Office manuals have written descriptions for the job titles of receptionist, treatment coordinator, assistant and even hygienists. But these don’t convey the importance of the ultimate mission that each person plays in the patient’s journey and experience in your practice.
Most dental team members, when asked what their “job” is, rattle off a list of tactics they deploy. Answering the phone, making appointments, presenting treatment, submitting insurance, performing treatment, assisting the doctor, and doing prophies are tactics not objectives. Certainly, they are not objectives that resound with patients and what they seek when they call or come into your office.
Your patient is seeking to climb a personal mountain. For some it might be a relatively small hill, for others, a Mt. Everest. That journey must be mapped out based on the destination.
Any patient that calls and/or comes into your office, comes with a problem and objective. Everyone’s “job” is to determine that patient’s objective or destination. It’s the Doctor’s role to uncover the size of the mountain ahead. Once the destination is revealed and the pathway planned out, it is everyone’s job to act as a guide or Sherpa, helping the patient towards that destination.
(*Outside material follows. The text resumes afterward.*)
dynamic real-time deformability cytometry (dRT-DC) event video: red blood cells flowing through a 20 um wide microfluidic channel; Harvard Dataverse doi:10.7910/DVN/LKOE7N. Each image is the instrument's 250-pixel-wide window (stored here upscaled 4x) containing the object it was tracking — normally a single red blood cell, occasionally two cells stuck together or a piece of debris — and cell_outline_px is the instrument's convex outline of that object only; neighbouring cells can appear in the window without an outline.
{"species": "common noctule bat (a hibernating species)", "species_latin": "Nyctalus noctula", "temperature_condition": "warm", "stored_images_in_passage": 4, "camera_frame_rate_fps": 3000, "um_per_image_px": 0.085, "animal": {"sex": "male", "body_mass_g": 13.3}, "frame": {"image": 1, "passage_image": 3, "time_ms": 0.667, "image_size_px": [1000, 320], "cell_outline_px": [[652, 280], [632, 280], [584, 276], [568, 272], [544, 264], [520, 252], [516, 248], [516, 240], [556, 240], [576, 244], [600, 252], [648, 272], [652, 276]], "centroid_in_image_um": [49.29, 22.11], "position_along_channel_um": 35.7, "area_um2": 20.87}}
While this is an important paradigm shift, it is becoming more important as inflation and the media’s preoccupation with it, will make patients (and the dental team too) more financially focused. Climbing a mountain, especially one that has never been seen before, requires commitment. A guide or Sherpa helps keep the patient’s focus on the destination.
Once a patient raises their hand about wanting to stay healthy, promoting oral-systemic therapies requires guidance. Patients are unaware of what such therapies are and how they contribute to the ultimate destination of overall health and wellness.
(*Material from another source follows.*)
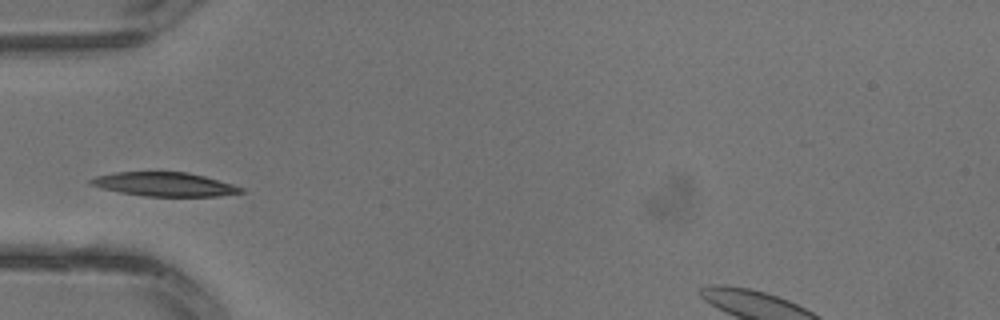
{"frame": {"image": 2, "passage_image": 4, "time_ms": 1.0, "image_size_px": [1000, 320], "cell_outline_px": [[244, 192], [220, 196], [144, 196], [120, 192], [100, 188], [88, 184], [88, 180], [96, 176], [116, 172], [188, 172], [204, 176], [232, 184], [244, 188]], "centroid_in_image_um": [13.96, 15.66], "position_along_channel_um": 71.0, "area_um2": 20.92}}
A bacteria profile is just one point in discovering the size of the mountain to be conquered. MyPerioPath® lab results serve as a signpost for the patient to appreciate what might be encountered along the route.
Who is responsible for helping guide the patient along this worthy pathway?
Everyone and everything.
Marketing, in all its forms communicates or “reframes” specific issues to a patient or potential patient. It connects the dots and promotes value.
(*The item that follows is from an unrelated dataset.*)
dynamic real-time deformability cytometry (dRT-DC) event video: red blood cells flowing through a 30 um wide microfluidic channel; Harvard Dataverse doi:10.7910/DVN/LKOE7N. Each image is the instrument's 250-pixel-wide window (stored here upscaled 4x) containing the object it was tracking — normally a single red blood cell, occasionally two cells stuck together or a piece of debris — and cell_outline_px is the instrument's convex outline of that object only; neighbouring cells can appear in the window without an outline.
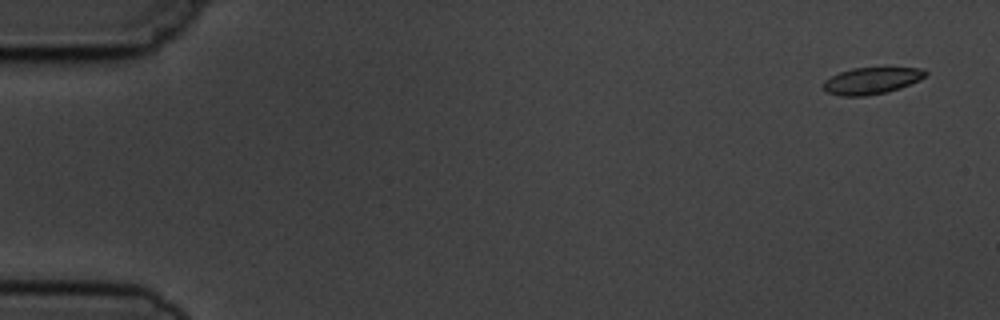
{"species": "common noctule bat (a hibernating species)", "species_latin": "Nyctalus noctula", "temperature_condition": "cold", "stored_images_in_passage": 5, "camera_frame_rate_fps": 3000, "um_per_image_px": 0.085, "animal": {"sex": "male", "body_mass_g": 19.5, "forearm_length_mm": 54.6}, "frame": {"image": 1, "passage_image": 1, "time_ms": 0.0, "image_size_px": [1000, 320], "cell_outline_px": [[928, 72], [920, 80], [900, 88], [888, 92], [864, 96], [840, 96], [828, 92], [824, 88], [824, 80], [840, 72], [852, 68], [924, 68]], "centroid_in_image_um": [74.1, 6.86], "position_along_channel_um": 10.9, "area_um2": 15.78}}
For instance, discussing the connection between oral bacteria and overall health in marketing and personal conversation might look like:
- “What would it be worth to you if you could prevent a heart attack by seeing your dentist?”
- “Ask us how we might help you avoid the pain of Alzheimer’s Disease with a simple test.”
- “If you currently take probiotics, you should definitely ask us how you can make them even more effective.”
Note, that no claims are being made. Questions are asked that should stimulate conversations. Then, it’s up to whomever interacts with the patient or potential patient to follow up on the conversation.
Often, the least experienced and dentally educated person in a practice is the person who answers the phone. They become your “Sales Prevention Department.”
Financial coordinators who do not appreciate a patient’s destination can make it all about the money. If the heart is not involved in the discussion, the decision will be all about the money or insurance. Another potential, widening chasm.
Even hygienists who perceive their roles as a remover of plaque and calculus rather than health and wellness guides can diminish the perceived value of their care. OralDNA® lab reports help convey context and value via a non-threatening, objective, third-party. It’s a “second opinion” that reinforces a proposed route towards the patient’s peak.
Becoming a certified “guide” takes training. It requires a thorough understanding of the pathway that leads to the destination. Such training should not be relegated to a dentist and hygienist but rather to the entire team.
In fact, the dentist is often the worst person to act as a guide. That’s because patients think that the dentist may have an ulterior profit-driven motive. So, any other team member’s guidance can be valuable in moving a patient along the pathway towards their desired destination.
During these economically challenging times, it pays to look at your patient’s individual and personal journey within your practice to review where improvements can be made.
Small changes in several areas can result in huge improvements in phone, treatment, and clinical conversion rates. Ultimately, it means better patient outcomes and practice success.